Desde que foi eleito em 2014, o agora senador Marcos Rogério desviou o foco da boa política para viver uma obsessão pessoal: o poder pelo poder. Não se trata de ideologia, de projeto para o Estado, ou de compromisso com a população. Trata-se de ego. Puro e inflado ego.
Nos últimos anos, ele se transformou em porta-voz de uma polarização burra, que só dividiu ainda mais o Brasil e Rondônia. Passou o mandato inteiro gritando “mito” nos corredores de Brasília, defendendo o ex-presidente Jair Bolsonaro com unhas, dentes e até o bom senso. Mas quando se olha para Rondônia… cadê o legado? Obras? Políticas públicas? Projetos relevantes? Silêncio. Um mandato vazio de entregas.
E o cúmulo da arrogância política veio em 2022, quando, mesmo vendo Marcos Rocha se consolidar como o candidato natural do campo bolsonarista já governador e com apoio do próprio Bolsonaro Marcos Rogério preferiu dividir as forças e lançar-se candidato ao governo. Resultado: foi derrotado. De novo. Porque o povo sabe reconhecer quando alguém trabalha por si mesmo e não pelo Estado.
Aliás, essa não foi a primeira vez. Em 2018, ele também tentou ensaiar movimentos de protagonismo, agindo como se o jogo político fosse um tabuleiro em que ele é o rei e o povo, peões. Mas quem joga com vaidade, perde para a realidade. E o povo rondoniense já mostrou nas urnas o que pensa desse projeto de poder disfarçado de patriotismo.
Agora, como um personagem que se recusa a sair de cena, Marcos Rogério volta a circular nos bastidores, lançando seu nome como pré-candidato ao Senado ou, veja só, ao governo mais uma vez. Como se a rejeição não fosse gritante.

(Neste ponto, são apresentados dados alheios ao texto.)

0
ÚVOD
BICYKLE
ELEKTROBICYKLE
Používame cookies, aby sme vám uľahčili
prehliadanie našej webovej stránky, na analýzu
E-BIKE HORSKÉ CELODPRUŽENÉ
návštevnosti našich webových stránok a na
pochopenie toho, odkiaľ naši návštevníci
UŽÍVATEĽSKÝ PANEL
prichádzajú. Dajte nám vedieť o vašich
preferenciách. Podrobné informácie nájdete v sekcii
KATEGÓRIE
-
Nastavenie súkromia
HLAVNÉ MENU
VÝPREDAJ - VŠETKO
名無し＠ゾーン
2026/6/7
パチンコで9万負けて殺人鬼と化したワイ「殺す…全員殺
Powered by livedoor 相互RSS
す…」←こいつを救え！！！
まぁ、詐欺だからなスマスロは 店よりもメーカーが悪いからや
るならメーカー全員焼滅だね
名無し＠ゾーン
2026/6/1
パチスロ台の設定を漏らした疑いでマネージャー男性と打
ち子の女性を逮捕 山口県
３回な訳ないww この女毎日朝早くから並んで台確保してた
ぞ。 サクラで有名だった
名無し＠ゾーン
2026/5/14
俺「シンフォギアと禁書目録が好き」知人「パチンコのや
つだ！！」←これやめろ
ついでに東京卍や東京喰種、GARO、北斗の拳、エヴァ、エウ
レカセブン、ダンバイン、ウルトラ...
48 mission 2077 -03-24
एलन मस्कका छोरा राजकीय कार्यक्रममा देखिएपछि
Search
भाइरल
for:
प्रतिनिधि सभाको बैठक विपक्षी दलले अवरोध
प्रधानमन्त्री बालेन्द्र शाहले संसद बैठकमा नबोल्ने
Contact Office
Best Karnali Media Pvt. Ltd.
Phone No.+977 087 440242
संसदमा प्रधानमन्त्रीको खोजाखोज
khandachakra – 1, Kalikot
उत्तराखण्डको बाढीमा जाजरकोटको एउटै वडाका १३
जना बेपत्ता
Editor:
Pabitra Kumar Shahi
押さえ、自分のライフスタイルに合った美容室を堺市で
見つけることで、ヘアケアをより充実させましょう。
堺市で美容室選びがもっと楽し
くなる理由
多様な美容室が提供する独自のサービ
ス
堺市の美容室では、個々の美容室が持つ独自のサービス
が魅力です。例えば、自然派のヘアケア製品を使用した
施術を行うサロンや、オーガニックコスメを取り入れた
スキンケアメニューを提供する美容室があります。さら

Como se a população não estivesse cansada de discursos inflamados e vazios, sem resultado nenhum.
É hora de dizer chega. Rondônia não precisa de gladiadores de palanque. Precisa de líderes que entreguem, que dialoguem, que saibam unir não dividir.
Marcos Rogério teve sua chance. Teve tempo, visibilidade, espaço e até o apoio de um governo federal inteiro. E o que fez com tudo isso? Nada.
O povo de Rondônia merece mais. E, principalmente, merece respeito.